* TEXTO DO DOCUMENTO:
Corte no pé V




Cortei-me no pé! Outra vez. É verdade! Quase verdade. Uma meia verdade. Também poderá ser apenas uma meia mentira. Como preferes o teu copo leitor@: meio cheio, ou meio vazio? “Depende do que escreves”, dirás leitor@; “depende do que bebo”, acrescentas ainda. Concordo contigo. A perspectiva altera quase sempre o modo como percepcionamos a realidade.
Um dia destes apercebi-me disso de uma forma muito concreta. Fui andar de bike com o meu amigo Martin. Já te disse leitor@ que estive com ele aqui em Santiago do Chile: convidou-me para ficar uns dias em sua casa e para o acompanhar numa série de coisas, entre as quais conhecer o Parque Auracano sobre duas rodas.
E fomos então de BMX para o parque. O meu amigo Martin é rapaz muito afoito, irreverente, audaz, destemido e outros atributos do género também o vestem. Deve ser da idade: ainda não tem trinta anos. O meu discurso, a ti leitor@, quase te soa a bota-elástico. Calma, como te disse, a perspectiva com que a realidade nos entra pelos olhos depende sempre do nosso ângulo posicional. A minha idade... pois ainda não tens essa informação. Será este o momento para ta revelar? Hum... pelo que já leste, leitor@, estou certo que terás um palpite... deixo para mais tarde.
O meu amigo Martin: além de ter duas bmx, é skatista, surfista e snowborder. É verdade, desta vez sem ser só pela metade. Pelo menos do que vou conhecendo dele.
Fomos para o Parque Auracano. Um parque urbano na cidade de Santiago. Até aqui tudo bem, não fosse o caso de ter chovido copiosamente nos dias anteriores. A temperatura é excelente, para mim claro: sempre acima dos 25ºC; mas houve uma pequena lembradura por parte de São Pedro (para quem acreditar nesse santo, claro). A chuva tem algumas consequências num parque, nomeadamente no piso... transforma-se em lama! Verbos como chafurdar, atascar, atolar aplicam-se como luvas neste passeio. Essa foi a razão porque numa das descidas muito loucas ia dando um belo trambolhão.

* DADOS FORNECIDOS:
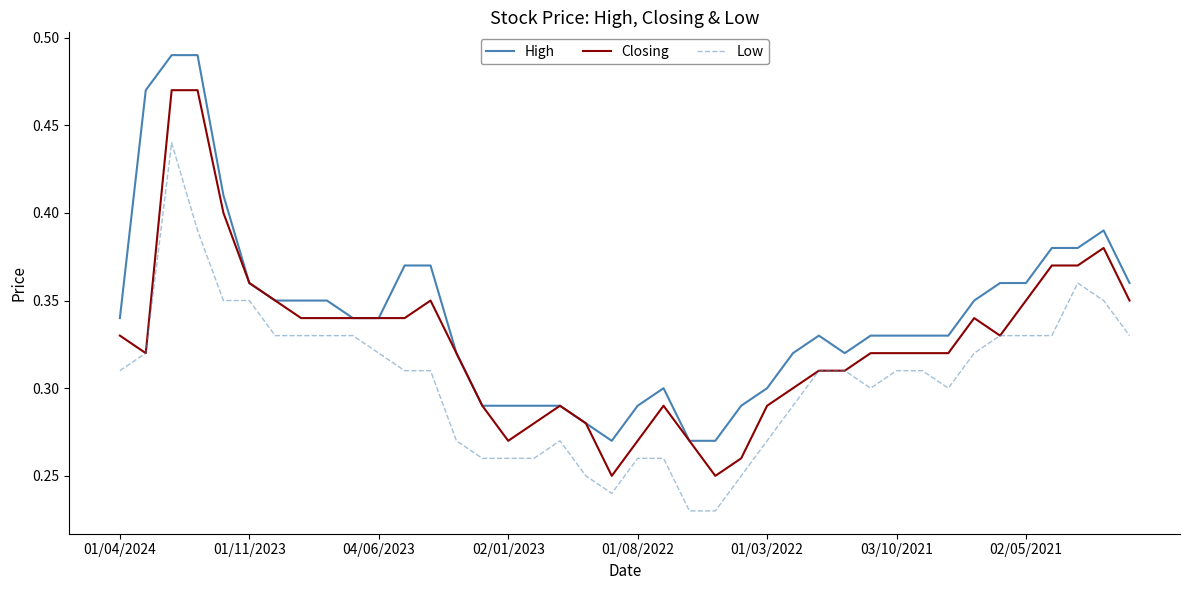

True or false: Low and High cross at least once.

False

* A FAZER:
(1) Segundo o texto do documento, a que temperatura se mantém o tempo em Santiago?
(2) Enumera os verbos que, de acordo com o texto do documento, se aplicam como luvas ao passeio no parque enlameado.

* RESPOSTAS POR ITEM:
(1) Sempre acima dos 25ºC.

(2) Chafurdar, atascar, atolar.